1.3. Unix/Linux - intro to the environment

  • Basic vocab:
    • Shell - command interpretor in your Unix/Linux operating system. Allows you to interact with the computer.
    • Kernel - the central part of a Unix operating system, the core interface between a computer's hardware and the processes
    • Bash - a Unix shell and command language, default login shell for most Linux distributions
    • Terminal - that's where shell runs!
    • Shell session is the current state/environment in the shell/terminal, delimited by login/logout.
    • Prompt - the active line where you type commands. Often includes useful info - user name, current directory
  • pwd --- where are you?
  • The Linux file system - more vocab:
    • root - the superuser account, but also, the very bottom of the file structure
    • Directories, files
    • Path
    • Current/working directory
    • Home directory (~)
  • ls --- listing directory contents
    • pointing at directories that you want listed!
    • arguments: -l, -h, -a ...
  • getting help about commands!
    • man
    • --help, -h
    • Google :)
  • cd --- changing directories
    • absolute vs relative path!
cd Project1
cd ..
cd ./Project1/Dataset1
cd /home/username/Project1/Dataset1
cd ../Dataset2
cd  / cd ~
cd -
  • Effective navigation
    • up and down arrows move you to previously applied commands that you can now edit
    • command history lists previously
    • Ctrl+A, Ctrl+E - jump to the beginning/end of the edited command
    • Tab - autocompletes the command being typed
  • mkdir --- making directories
  • rmdir --- removing EMPTY directories
  • touch --- as a way of making empty files
  • mv --- change name or move
    • path as an extension of a filename!
    • keep attention to syntax!
    • relative vs. absolute path
mv OldName.txt NewName.txt
mv OldName.txt ../NewLocationAndName.txt
mv OldPath/OldName.txt ~/NewName.txt
  • cp --- copy file to a new location. Perhaps under a new name!

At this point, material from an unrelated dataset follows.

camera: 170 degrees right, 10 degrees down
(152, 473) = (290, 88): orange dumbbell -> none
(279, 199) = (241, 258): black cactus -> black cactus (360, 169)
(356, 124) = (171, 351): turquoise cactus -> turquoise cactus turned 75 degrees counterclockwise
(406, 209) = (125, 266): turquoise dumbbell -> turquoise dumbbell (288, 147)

    • cp -r --- copy recursively, the whole directory/file structure
    • what are other possible arguments?
cp MyFile.txt ~/Project1/
cp Project1/MyFile.txt MyFileRenamed.txt
cp -r Project1 Project1_copy
  • rm --- removing files. Dangerous - there is no "Undo", no "Trash"!

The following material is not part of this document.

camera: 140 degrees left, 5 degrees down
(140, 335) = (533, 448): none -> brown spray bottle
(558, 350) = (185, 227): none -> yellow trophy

  • Wildcards: "*" for any string of characters, "?" for a single character. Great for moving/coping multiple files
cp ./* NewDirectory/
mv Sample123_R?.fastq ~/Project1/ReadsForSample123/
  • Comments - text after #!
ls     # This command lists the contents of the directory!
rm *   # Be very careful! Are you sure this is what you want to do?
  • exit - exiting your session!  

1.4. The HOMEWORK :)

  • Read Chapter 1 and Chapter 4 in the book - recap what we have covered today!
  • Practice! Follow the exercises in the book, make sure you are comfortable with all material covered.
  • Make sure that you have accounts on one of the INoŚ clusters! I recommend azor.
  • Send me a brief summary/example of the type of computational biology tasks that would be useful to you!
  • Read Chapter 5 in the book. During the next session, we will mostly be covering its contents.